Ces votes sont intervenus à l'issue d'une longue journée de présentations et de délibérations.

Le Truvada, une combinaison de deux antirétroviraux, est déjà prescrit pour des personnes infectées par le VIH, le virus de l'immunodéficience humaine responsable du sida. Son coût varie de 12 000 à 14 000 dollars par an.

L'efficacité préventive du Truvada a été mise en évidence par les résultats d'un vaste essai clinique mené de juillet 2007 à décembre 2009 dans six pays, dont le Brésil, l'Afrique du Sud et les États-Unis, et financé en grande partie par les Instituts nationaux américains de la santé (NIH).

Il avait alors réduit de 44% le risque d'infection chez les hommes homosexuels qui utilisaient aussi des préservatifs.

Une autre étude clinique a montré que le Truvada a diminué le risque d'infection jusqu'à 75% chez les couples hétérosexuels dont l'un des deux partenaires était séropositif.
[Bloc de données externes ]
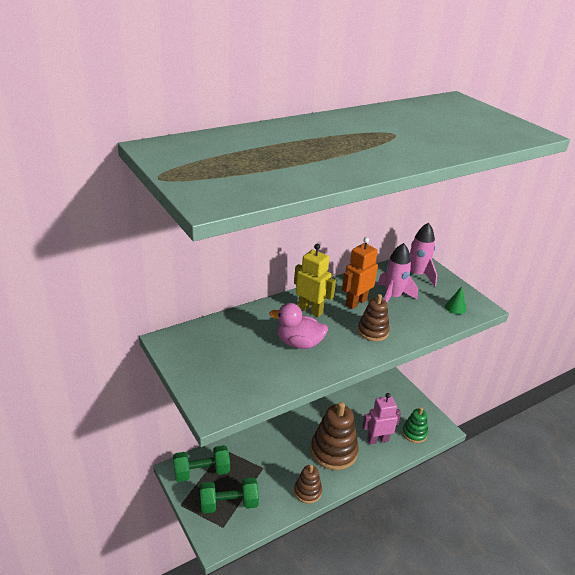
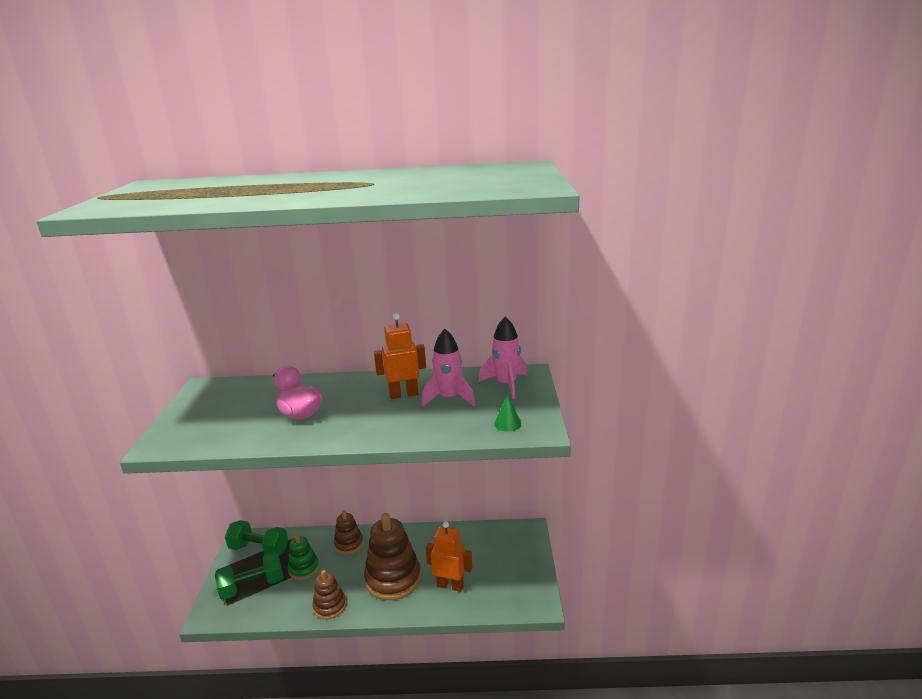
camera: 35 degrees right, 10 degrees down
green dumbbell [200,477,259,514] -> green dumbbell turned 45 degrees counterclockwise [215,551,284,600]
yellow robot [294,244,336,317] -> none
brown stacking toy [358,294,390,341] -> brown stacking toy moved to [334,510,363,554]
pink robot [362,393,401,445] -> orange robot [426,521,472,592]
green stacking toy [402,407,428,443] -> green stacking toy moved to [288,534,319,580]

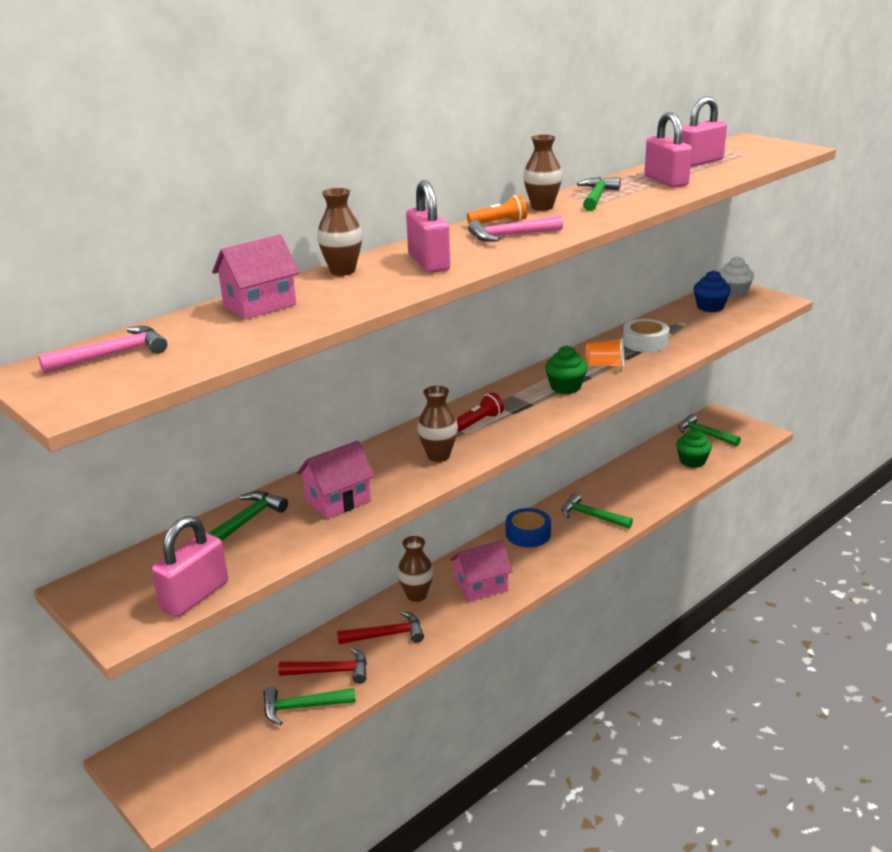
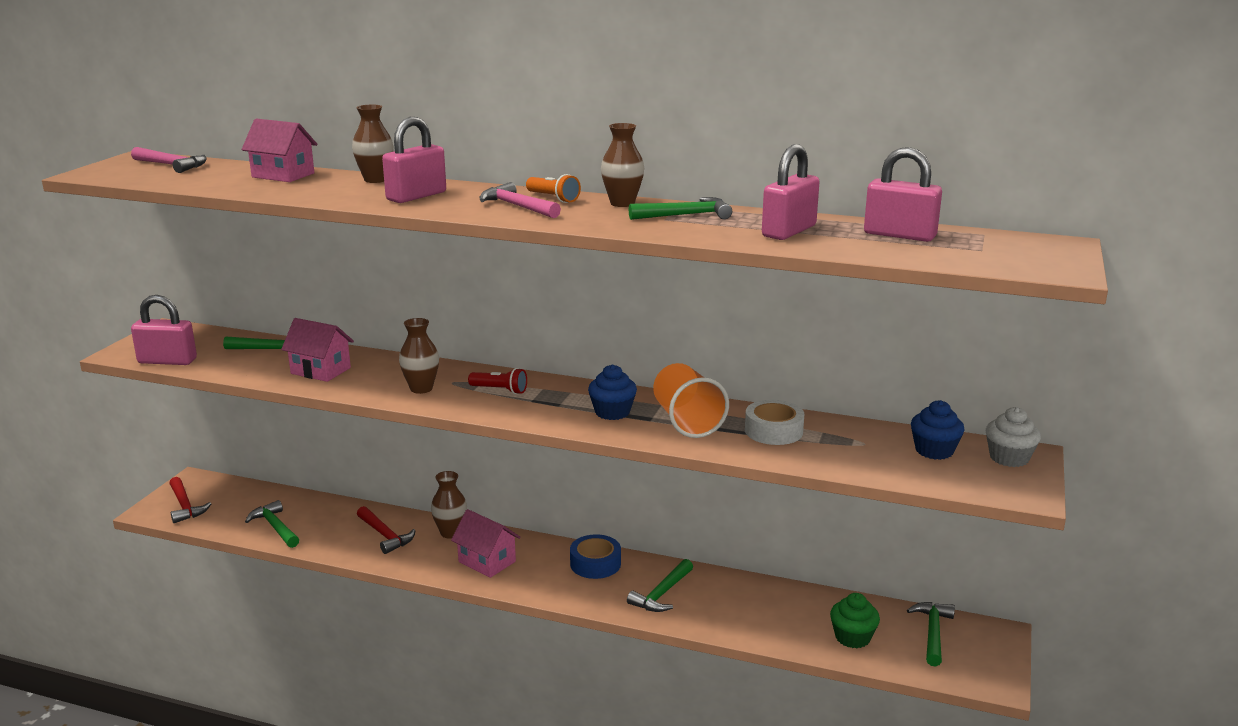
camera: 60 degrees right, 5 degrees down
red hammer [278,648,367,684] -> red hammer moved to [169,477,211,523]
green cupcake [545,346,588,394] -> blue cupcake [588,364,637,420]
green hammer [562,493,633,529] -> green hammer turned 150 degrees counterclockwise [627,559,693,612]
orange cup [586,338,624,368] -> orange cup [653,363,729,438], size x1.70

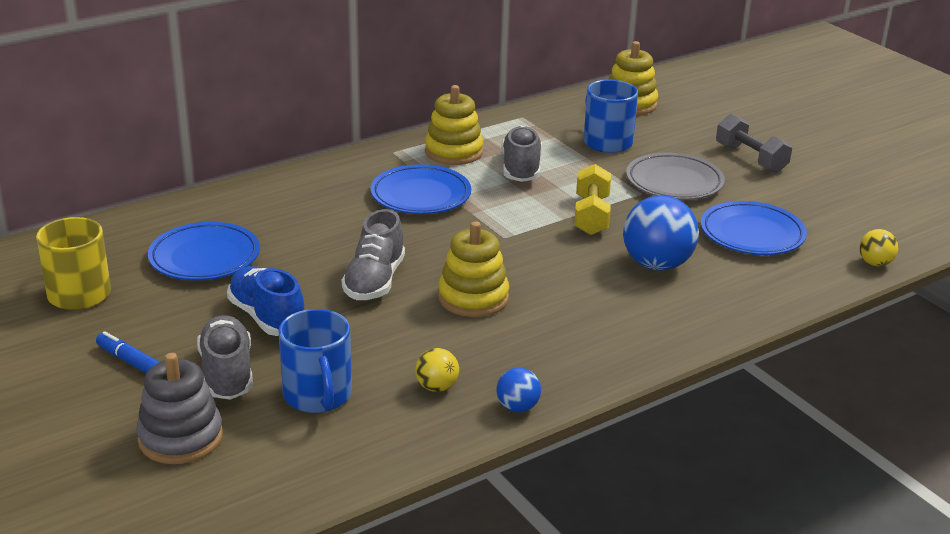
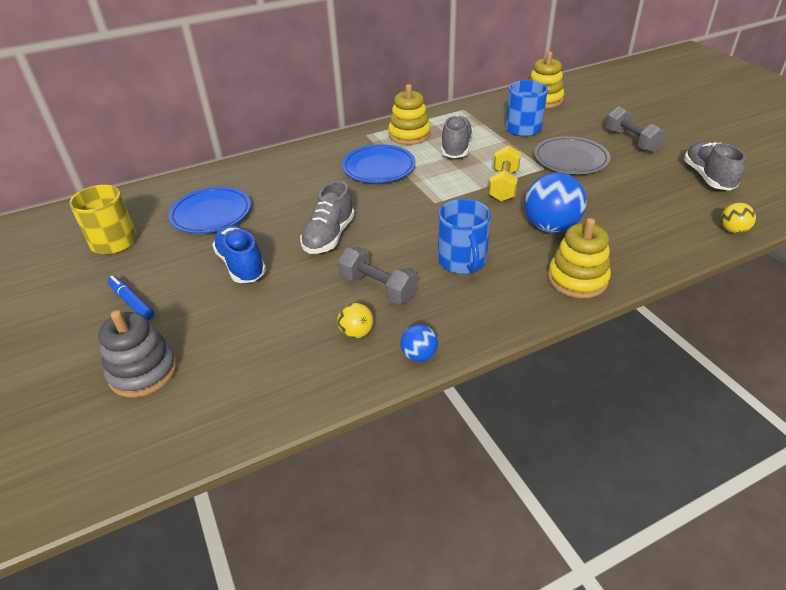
camera: 10 degrees right, 10 degrees up
grey shoe [197,315,253,400] -> grey shoe moved to [684,142,746,190]
blue mug [279,309,352,413] -> blue mug moved to [438,199,491,274]
yellow stacking toy [438,221,509,317] -> yellow stacking toy moved to [548,218,611,298]
blue plate [701,201,807,255] -> none
none -> grey dumbbell [338,247,418,304]

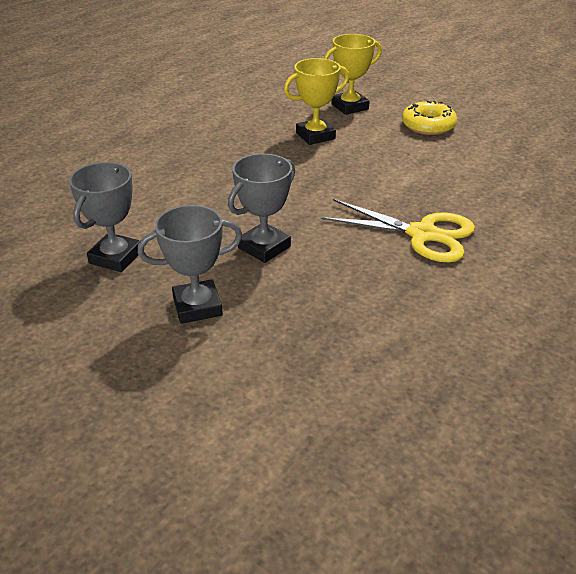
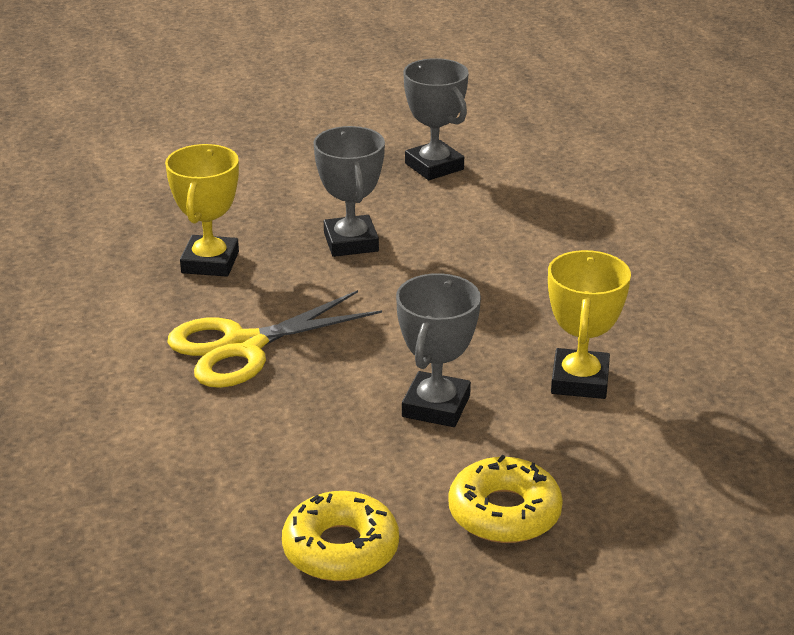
camera: 125 degrees right, 5 degrees down
grey trophy [138,205,242,324] -> grey trophy moved to [396,273,481,427]
yellow trophy [324,34,382,115] -> yellow trophy moved to [165,144,239,277]
none -> yellow donut [282,491,399,581]

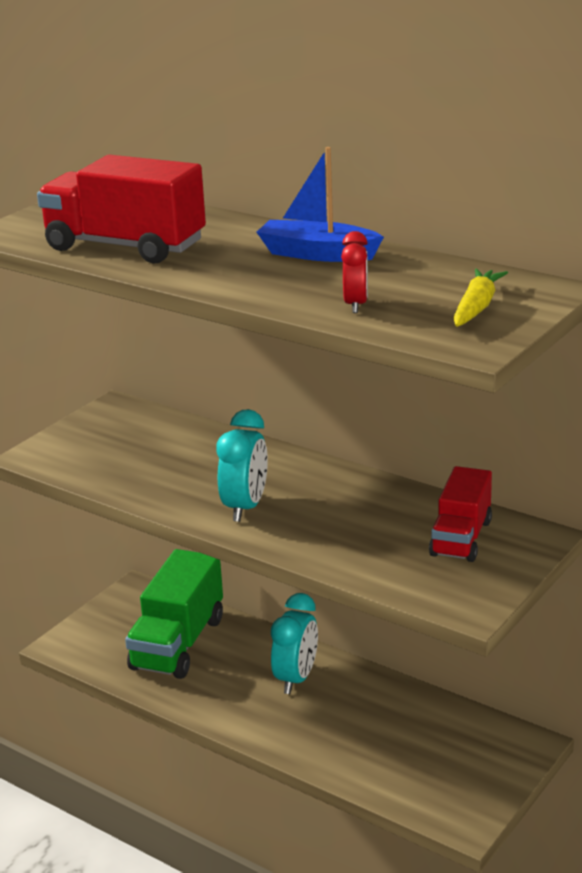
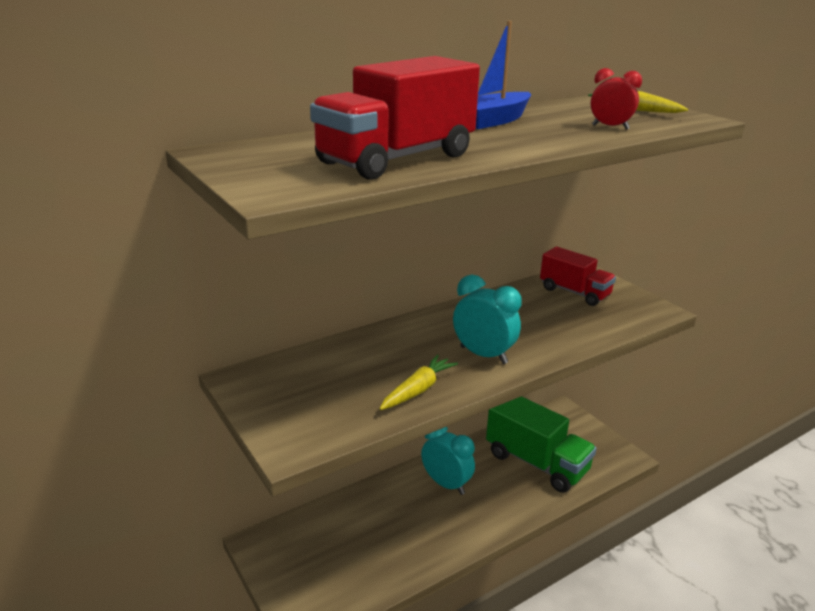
camera: 70 degrees left, 0 degrees up
green truck [125,549,223,679] -> green truck moved to [486,396,597,492]
none -> yellow carrot [379,354,458,410]

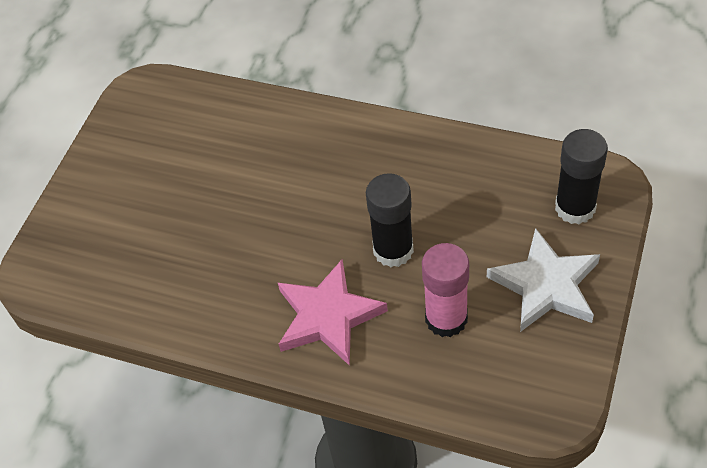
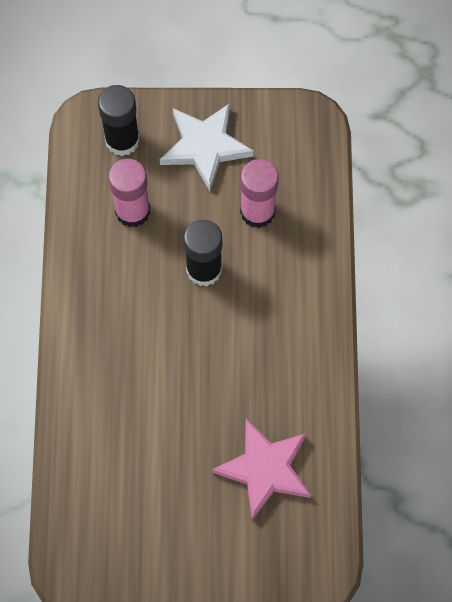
camera: 115 degrees left, 15 degrees up
pink star [278,259,388,366] -> pink star moved to [212,418,311,520]
none -> pink glue stick [108,159,150,227]

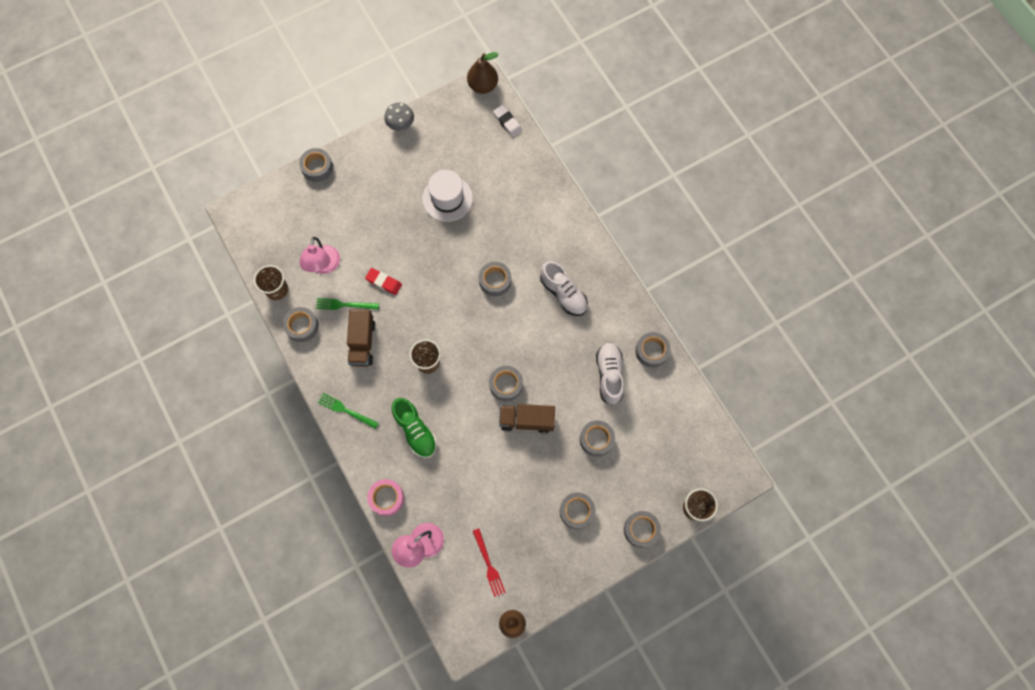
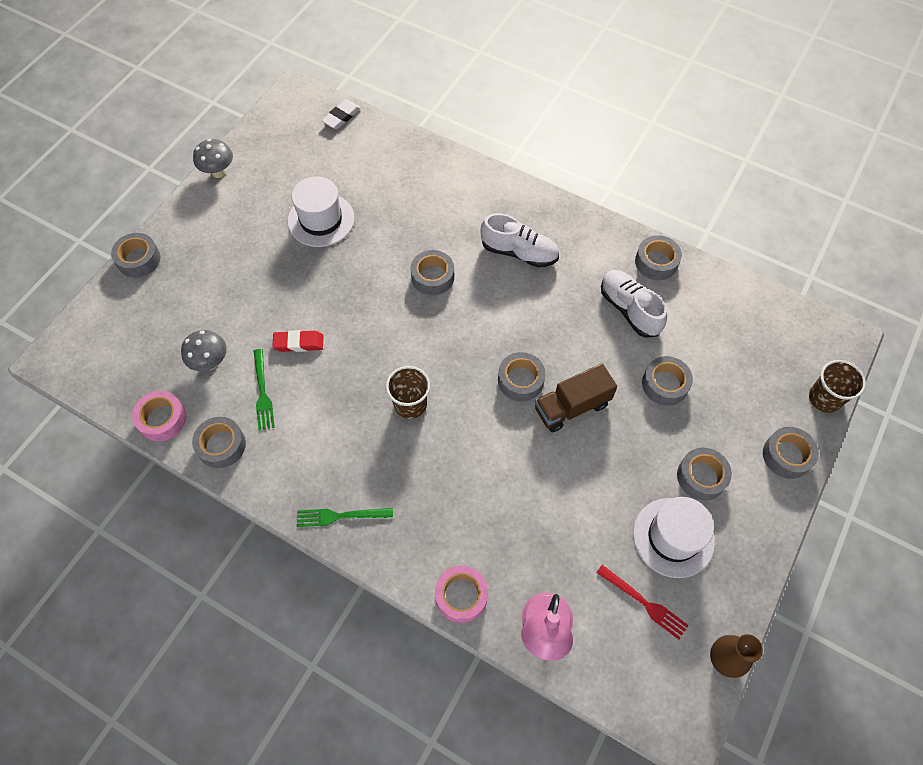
camera: 30 degrees left, 10 degrees down
brown cup [254,265,288,300] -> pink tape [132,391,186,441]
pink lamp [299,237,340,274] -> grey mushroom [181,330,227,371]
green fork [316,298,379,310] -> green fork turned 75 degrees counterclockwise [254,349,275,430]
brown truck [347,309,375,366] -> none
green shoe [392,398,437,458] -> none
brown pear [467,52,499,94] -> none
white eraser [493,105,522,137] -> white eraser turned 75 degrees counterclockwise [322,100,361,129]
none -> white hat [633,497,715,578]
Une quarantaine de personnes dont des médecins et infirmières soignant des séropositifs, des représentants d'organismes privés engagés dans la lutte contre le sida et des personnes infectées par le VIH étaient venus témoigner devant le comité.

Une majorité s'est déclarée hostile à la mise sur le marché du Truvada.

«Je suis préoccupée par le danger de voir se développer une résistance au Truvada», qui est déjà utilisé pour traiter les séropositifs, a dit Roxanne Cox-Iyamu, un médecin qui soigne des personnes infectées par le VIH.

Karen Haughey, une infirmière, a fait valoir que ce traitement préventif «ne marchera pas, car ce n'est pas dans la nature humaine de faire 100% ce qui est recommandé». Elle faisait référence au fait que le Truvada, qui se présente sous forme de comprimé, doit être pris quotidiennement pour être efficace.

«Nous avons besoin d'un tel traitement, car aux États-Unis nous avons encore 50 000 nouveaux cas d'infection chaque année, surtout parmi les hommes homosexuels et nous n'avons pas eu beaucoup de succès ces dernières années pour réduire ce nombre», avait souligné, avant le vote, le Dr Anthony Fauci, directeur de l'Institut national américain des allergies et des maladies infectieuses (NIAID).

«De ce fait, tout médicament préventif est important», ajoutait-il dans un entretien avec l'AFP, insistant sur le fait que le Truvada «ne devrait pas être utilisé pour se substituer aux autres méthodes de prévention» existantes, dont le préservatif.

Selon une étude américaine publiée en avril, prescrire des antirétroviraux à titre préventif à des hommes homosexuels risquant fortement de contracter le virus du sida - plus de cinq partenaires par an - serait économiquement rentable en réduisant la propagation de l'infection.